The assessee argued that the tangible material for reopening was available before the deadline for issuing a notice u/s.143[2], and thus the AO should have issued the notice within the stipulated time. The assessee cited the case of Balkrishna Hiralal Wani, where it was held that assessment could not be reopened without tangible material. However, the Tribunal found that the AO had valid reasons to believe that income had escaped assessment, based on the assessment order for A.Y 2002-2003. The Tribunal referred to the Supreme Court's decision in ACIT vs. Rajesh Jhaveri Stock Brokers P. Ltd., which stated that failure to issue a notice u/s.143[2] does not render the AO powerless to initiate reassessment proceedings if conditions of section 147 are satisfied. Therefore, the Tribunal confirmed the reopening of the assessment.

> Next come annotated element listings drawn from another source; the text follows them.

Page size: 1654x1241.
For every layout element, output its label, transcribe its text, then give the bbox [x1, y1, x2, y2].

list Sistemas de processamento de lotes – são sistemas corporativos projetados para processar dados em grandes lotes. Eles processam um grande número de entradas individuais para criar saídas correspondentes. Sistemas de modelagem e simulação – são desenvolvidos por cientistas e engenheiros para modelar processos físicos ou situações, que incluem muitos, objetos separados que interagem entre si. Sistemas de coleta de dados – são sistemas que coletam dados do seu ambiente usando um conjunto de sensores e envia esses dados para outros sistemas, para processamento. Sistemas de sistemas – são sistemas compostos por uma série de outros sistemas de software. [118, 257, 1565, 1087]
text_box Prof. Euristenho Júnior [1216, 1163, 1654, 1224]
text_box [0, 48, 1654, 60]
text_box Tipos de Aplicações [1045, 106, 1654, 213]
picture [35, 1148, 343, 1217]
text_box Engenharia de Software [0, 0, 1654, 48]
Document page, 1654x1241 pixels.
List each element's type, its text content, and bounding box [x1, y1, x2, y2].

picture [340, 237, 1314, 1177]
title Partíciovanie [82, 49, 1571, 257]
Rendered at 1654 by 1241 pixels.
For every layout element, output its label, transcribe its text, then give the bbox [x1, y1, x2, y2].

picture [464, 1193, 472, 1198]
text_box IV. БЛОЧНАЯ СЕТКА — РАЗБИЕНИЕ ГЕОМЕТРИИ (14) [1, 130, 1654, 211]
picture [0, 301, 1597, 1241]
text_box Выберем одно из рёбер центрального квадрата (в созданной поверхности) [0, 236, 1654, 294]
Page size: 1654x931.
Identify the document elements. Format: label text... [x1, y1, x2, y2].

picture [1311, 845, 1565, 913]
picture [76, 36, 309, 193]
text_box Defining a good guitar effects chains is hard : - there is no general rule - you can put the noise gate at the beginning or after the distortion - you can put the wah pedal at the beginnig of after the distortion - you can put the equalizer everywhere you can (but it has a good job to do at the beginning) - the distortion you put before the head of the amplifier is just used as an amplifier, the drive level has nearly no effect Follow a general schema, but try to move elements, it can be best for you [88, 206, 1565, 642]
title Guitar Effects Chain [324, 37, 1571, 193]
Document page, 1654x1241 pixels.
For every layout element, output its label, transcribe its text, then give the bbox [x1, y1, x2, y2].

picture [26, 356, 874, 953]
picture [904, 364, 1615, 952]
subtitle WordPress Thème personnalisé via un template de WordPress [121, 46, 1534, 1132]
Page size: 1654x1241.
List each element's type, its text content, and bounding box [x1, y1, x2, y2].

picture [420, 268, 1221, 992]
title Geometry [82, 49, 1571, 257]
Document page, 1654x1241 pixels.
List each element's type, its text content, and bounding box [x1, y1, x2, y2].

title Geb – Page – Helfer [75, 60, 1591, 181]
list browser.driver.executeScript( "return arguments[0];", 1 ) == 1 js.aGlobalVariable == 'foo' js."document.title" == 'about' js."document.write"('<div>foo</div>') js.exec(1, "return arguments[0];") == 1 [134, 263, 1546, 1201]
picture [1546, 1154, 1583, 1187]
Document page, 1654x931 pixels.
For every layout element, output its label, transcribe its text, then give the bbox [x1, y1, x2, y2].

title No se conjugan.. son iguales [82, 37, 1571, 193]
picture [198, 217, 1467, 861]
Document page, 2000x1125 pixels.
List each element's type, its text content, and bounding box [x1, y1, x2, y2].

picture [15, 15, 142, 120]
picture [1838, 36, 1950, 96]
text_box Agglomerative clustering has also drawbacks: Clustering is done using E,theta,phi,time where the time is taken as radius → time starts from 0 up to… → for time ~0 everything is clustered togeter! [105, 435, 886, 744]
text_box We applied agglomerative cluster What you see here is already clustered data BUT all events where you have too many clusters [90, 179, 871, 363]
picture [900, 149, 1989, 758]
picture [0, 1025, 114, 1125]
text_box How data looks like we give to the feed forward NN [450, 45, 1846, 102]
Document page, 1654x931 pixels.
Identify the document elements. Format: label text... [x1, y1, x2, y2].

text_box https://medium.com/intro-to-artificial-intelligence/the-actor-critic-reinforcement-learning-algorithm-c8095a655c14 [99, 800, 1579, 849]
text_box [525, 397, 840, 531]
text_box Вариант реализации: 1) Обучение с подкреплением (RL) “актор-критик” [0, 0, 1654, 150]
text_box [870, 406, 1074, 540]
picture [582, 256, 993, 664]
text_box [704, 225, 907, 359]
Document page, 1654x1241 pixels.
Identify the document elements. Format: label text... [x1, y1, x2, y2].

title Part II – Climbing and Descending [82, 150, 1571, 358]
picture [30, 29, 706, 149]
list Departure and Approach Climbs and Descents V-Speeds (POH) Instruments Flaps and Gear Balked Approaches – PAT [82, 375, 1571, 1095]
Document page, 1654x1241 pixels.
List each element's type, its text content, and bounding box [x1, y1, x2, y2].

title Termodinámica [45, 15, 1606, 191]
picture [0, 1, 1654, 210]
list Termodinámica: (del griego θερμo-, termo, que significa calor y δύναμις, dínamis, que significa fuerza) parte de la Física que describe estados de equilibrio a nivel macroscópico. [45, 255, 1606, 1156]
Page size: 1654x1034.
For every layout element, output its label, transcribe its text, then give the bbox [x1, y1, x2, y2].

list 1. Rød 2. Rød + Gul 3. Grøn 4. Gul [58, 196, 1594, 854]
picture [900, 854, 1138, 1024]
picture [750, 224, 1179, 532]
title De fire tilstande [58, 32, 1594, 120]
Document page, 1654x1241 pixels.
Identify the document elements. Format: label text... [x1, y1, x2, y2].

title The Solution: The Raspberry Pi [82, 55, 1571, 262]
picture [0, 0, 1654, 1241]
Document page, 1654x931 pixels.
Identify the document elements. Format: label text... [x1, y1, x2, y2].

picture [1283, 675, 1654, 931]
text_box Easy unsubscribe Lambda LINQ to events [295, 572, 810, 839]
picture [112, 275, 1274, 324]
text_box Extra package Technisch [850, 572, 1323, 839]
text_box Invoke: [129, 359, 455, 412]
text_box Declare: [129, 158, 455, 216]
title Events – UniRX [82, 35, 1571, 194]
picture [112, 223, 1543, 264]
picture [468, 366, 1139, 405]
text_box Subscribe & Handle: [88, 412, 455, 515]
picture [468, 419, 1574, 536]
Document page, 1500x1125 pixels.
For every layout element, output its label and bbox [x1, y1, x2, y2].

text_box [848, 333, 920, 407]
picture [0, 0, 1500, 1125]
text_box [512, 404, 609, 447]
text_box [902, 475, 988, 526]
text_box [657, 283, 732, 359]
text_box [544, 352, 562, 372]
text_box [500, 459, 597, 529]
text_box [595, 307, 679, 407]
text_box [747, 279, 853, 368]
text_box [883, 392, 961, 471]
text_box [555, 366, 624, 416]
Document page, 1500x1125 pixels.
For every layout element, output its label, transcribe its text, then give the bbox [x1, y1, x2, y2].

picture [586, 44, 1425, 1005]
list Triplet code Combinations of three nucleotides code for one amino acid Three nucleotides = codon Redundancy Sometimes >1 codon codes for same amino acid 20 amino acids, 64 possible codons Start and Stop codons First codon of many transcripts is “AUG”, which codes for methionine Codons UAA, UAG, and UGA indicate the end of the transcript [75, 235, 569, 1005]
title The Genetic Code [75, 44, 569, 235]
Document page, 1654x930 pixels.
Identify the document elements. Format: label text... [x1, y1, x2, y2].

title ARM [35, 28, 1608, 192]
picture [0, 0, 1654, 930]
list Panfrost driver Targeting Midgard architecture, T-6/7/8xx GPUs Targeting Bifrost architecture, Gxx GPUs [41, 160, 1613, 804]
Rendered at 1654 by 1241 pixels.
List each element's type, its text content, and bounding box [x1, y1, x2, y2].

2. The Confirmation of Disallowance u/s.36[1][iii] and u/s.14A: On merits, the assessee contended that in their own case for A.Y 2002-03, an addition u/s.14A was deleted because there was no exempt income. However, the Tribunal noted that this decision was rendered before the Special Bench's decision in Daga Capital Management Pvt. Ltd., which held that provisions of sec.14A are applicable even in the absence of exempt income. The Tribunal also referred to the case of Cheminvest Ltd. vs. ITO, where it was held that disallowance under sec.14A applies irrespective of whether any income is earned.
The Tribunal acknowledged that Rule 8D is not retrospective, as held by the Bombay High Court in Godrej & Boyce Mfg. Co. Ltd. vs. DCIT. Therefore, the Tribunal set aside the issue for reconsideration in light of this decision.
Conclusion: The appeal was partly allowed for statistical purposes, with the Tribunal confirming the reopening of the assessment and setting aside the issue of disallowance for reconsideration. The order was pronounced in the open Court on 4th February 2011.